**Excerpted records**
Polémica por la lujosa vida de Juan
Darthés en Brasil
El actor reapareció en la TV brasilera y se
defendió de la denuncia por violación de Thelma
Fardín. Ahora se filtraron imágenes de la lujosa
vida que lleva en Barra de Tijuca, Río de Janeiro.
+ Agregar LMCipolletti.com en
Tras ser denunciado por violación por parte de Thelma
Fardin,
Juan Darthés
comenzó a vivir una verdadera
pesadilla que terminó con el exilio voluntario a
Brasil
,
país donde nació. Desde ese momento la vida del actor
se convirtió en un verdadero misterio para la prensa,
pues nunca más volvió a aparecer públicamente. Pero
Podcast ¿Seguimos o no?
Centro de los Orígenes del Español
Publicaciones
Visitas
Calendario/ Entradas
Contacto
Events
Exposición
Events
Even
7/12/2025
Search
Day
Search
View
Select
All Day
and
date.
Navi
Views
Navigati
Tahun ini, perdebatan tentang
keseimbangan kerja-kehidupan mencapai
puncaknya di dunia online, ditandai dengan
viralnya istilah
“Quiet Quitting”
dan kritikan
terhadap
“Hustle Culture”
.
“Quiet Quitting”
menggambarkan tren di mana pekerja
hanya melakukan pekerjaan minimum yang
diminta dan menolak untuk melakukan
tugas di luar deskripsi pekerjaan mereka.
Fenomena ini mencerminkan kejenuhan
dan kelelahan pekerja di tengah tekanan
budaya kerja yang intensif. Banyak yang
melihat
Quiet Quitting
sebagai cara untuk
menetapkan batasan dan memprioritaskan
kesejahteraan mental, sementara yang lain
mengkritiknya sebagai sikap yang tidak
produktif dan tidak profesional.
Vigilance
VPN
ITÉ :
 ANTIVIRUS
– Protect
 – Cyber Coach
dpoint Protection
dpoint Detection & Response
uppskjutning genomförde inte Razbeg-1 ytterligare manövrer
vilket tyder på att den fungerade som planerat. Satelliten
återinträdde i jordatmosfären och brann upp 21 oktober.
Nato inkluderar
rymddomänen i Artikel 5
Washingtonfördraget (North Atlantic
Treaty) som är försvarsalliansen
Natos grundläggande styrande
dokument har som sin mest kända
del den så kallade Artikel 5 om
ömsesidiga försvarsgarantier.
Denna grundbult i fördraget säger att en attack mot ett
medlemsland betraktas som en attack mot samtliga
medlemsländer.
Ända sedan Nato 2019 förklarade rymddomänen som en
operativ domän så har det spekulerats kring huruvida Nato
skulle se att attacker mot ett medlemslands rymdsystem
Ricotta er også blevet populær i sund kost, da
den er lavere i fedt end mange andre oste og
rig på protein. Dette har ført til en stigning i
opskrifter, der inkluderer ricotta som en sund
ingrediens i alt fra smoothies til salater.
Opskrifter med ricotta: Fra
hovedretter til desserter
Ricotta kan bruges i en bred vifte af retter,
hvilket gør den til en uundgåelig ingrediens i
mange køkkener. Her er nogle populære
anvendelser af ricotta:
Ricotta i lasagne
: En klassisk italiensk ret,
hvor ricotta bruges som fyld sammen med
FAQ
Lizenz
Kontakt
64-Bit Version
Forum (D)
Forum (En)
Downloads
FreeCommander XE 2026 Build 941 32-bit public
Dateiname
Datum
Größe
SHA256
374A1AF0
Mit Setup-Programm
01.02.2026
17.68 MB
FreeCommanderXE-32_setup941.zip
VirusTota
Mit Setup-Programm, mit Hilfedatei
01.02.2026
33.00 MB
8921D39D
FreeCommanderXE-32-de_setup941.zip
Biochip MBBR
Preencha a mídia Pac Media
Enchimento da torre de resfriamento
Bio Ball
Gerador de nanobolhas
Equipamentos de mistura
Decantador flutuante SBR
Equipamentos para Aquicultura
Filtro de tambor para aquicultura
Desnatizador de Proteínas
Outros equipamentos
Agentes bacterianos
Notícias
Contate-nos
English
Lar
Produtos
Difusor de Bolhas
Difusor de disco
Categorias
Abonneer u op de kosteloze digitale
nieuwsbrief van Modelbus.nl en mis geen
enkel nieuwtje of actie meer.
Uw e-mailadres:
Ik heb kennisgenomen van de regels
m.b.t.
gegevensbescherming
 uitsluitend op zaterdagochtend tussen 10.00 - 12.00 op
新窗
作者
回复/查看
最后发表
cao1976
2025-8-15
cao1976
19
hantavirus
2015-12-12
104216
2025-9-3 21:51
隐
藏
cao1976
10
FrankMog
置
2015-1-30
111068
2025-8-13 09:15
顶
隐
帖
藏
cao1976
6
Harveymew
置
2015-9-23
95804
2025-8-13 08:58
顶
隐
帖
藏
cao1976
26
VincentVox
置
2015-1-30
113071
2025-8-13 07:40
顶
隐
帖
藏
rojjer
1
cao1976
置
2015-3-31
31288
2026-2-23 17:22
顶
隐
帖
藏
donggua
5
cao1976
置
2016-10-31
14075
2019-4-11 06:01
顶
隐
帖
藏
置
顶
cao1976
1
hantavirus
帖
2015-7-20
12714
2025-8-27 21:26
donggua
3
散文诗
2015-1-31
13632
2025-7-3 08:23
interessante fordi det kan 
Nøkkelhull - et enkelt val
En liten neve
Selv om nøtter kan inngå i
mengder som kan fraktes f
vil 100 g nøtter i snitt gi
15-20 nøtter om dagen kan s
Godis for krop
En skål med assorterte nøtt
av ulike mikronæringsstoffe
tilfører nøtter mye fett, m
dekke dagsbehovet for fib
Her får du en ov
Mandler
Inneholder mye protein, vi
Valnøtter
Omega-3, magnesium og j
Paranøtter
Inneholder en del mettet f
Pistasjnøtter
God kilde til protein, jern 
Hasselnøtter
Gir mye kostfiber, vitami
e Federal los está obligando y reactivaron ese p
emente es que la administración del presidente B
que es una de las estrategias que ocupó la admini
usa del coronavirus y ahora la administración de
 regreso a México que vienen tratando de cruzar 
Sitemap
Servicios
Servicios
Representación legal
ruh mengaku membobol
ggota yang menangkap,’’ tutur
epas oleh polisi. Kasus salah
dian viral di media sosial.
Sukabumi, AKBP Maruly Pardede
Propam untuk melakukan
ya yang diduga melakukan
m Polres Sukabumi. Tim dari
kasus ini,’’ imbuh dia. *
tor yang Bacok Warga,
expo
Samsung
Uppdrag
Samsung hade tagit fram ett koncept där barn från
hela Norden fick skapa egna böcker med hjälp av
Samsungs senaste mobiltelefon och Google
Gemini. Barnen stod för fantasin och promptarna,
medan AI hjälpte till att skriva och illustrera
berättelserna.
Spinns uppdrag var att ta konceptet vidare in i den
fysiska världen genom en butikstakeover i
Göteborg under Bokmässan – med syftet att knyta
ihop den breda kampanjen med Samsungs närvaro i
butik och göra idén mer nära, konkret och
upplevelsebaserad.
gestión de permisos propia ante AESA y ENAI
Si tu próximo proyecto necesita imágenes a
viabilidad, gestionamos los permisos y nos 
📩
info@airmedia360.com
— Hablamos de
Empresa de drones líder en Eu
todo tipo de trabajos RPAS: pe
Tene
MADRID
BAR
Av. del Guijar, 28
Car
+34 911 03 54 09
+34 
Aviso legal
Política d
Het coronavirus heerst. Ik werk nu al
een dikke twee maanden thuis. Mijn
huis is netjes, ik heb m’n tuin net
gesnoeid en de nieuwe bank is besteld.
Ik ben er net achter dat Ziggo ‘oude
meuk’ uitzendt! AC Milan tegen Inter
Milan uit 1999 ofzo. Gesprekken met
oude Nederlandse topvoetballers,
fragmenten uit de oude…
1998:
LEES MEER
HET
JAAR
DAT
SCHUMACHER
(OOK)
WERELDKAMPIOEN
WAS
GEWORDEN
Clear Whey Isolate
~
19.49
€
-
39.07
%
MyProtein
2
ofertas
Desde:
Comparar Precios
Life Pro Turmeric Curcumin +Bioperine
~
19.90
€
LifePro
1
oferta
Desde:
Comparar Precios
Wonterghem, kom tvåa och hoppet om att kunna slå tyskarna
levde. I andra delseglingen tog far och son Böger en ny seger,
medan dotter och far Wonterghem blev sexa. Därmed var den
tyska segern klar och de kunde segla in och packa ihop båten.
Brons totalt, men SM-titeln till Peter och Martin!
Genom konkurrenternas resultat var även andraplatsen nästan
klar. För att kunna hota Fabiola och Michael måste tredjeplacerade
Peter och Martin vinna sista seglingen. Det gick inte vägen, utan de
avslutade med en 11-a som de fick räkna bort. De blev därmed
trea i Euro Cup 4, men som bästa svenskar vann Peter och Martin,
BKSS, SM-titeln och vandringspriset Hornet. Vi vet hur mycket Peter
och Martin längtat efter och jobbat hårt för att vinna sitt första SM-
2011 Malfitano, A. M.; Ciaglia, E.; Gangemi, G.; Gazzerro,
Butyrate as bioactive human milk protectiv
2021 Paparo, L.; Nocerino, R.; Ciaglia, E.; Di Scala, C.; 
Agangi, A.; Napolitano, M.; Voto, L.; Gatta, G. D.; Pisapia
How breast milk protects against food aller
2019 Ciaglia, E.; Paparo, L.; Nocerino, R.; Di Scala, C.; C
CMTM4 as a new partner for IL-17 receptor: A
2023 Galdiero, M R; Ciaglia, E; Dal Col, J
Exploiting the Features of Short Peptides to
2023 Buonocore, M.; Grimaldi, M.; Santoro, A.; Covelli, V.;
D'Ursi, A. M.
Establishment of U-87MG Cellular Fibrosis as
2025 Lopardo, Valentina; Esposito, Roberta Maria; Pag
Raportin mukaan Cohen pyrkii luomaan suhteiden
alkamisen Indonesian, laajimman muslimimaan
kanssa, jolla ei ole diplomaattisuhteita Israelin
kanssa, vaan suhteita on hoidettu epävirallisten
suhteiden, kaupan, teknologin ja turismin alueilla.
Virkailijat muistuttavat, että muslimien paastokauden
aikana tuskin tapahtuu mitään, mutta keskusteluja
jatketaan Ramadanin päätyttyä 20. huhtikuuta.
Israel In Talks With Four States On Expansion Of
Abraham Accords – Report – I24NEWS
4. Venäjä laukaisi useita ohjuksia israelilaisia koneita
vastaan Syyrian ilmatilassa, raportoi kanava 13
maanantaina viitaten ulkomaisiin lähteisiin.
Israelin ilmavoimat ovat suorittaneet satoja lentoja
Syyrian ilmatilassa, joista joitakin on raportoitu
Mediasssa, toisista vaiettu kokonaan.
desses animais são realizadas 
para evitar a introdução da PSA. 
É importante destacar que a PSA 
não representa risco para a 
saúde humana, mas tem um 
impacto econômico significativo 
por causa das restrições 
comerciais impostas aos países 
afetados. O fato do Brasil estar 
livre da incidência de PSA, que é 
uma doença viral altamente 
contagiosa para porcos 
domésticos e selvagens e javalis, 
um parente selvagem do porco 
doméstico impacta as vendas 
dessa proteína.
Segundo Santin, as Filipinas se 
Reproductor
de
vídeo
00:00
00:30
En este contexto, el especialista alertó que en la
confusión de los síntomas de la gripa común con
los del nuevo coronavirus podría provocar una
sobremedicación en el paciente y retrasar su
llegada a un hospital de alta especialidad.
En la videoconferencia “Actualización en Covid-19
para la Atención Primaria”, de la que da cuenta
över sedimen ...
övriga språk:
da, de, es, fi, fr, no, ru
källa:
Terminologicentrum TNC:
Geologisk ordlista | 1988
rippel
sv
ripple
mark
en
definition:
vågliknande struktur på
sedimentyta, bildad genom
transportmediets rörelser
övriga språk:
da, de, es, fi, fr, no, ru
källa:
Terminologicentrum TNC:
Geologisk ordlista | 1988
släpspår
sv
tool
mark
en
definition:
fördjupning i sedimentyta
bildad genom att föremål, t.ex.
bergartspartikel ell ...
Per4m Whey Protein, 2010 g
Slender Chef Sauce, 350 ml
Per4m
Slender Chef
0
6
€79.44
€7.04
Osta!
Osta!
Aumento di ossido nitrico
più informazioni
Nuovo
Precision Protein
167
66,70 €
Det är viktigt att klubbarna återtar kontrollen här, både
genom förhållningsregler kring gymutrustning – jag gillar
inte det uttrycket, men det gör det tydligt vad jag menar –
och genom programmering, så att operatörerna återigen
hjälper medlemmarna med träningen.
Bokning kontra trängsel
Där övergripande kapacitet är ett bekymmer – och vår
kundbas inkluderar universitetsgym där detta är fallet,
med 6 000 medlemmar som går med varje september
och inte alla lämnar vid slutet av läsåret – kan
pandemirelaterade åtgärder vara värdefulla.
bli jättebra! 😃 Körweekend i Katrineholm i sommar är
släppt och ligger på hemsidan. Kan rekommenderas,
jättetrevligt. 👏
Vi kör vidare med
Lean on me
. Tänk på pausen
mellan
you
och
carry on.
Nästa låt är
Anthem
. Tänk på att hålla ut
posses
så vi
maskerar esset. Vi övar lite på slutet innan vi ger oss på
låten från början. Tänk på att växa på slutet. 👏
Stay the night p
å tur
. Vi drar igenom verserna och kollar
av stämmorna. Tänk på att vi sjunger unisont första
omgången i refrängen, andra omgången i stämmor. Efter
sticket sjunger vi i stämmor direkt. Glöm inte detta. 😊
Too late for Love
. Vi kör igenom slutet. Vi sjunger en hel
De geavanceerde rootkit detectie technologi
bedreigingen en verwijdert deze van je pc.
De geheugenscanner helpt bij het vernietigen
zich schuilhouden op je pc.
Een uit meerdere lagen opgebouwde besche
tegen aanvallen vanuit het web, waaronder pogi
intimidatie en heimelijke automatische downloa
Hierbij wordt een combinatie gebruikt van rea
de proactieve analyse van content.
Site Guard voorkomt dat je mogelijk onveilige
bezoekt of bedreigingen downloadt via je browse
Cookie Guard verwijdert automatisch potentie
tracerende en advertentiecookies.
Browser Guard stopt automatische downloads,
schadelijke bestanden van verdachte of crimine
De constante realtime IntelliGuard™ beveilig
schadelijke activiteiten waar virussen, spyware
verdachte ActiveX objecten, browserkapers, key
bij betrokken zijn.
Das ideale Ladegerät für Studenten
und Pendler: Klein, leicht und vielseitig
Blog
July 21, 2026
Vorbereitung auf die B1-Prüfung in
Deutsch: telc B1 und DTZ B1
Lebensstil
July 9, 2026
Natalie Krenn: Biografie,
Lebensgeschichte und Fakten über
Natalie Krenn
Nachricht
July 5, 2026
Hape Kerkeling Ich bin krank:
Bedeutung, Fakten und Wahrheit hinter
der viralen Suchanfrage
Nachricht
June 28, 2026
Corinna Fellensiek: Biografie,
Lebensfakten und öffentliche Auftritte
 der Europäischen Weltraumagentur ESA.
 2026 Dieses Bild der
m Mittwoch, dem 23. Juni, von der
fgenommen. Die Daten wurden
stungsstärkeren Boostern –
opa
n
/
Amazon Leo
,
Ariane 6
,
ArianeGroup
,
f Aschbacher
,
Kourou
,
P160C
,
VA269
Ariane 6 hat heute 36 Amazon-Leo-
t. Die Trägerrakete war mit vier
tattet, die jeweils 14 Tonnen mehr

**What is being asked**
Could you repeat exactly the lines in the listing above from the one with "och Martin längtat" down to the one with "2021 Paparo, L.;"? Include both of those lines.

**Task response**
och Martin längtat efter och jobbat hårt för att vinna sitt första SM-
2011 Malfitano, A. M.; Ciaglia, E.; Gangemi, G.; Gazzerro,
Butyrate as bioactive human milk protectiv
2021 Paparo, L.; Nocerino, R.; Ciaglia, E.; Di Scala, C.; 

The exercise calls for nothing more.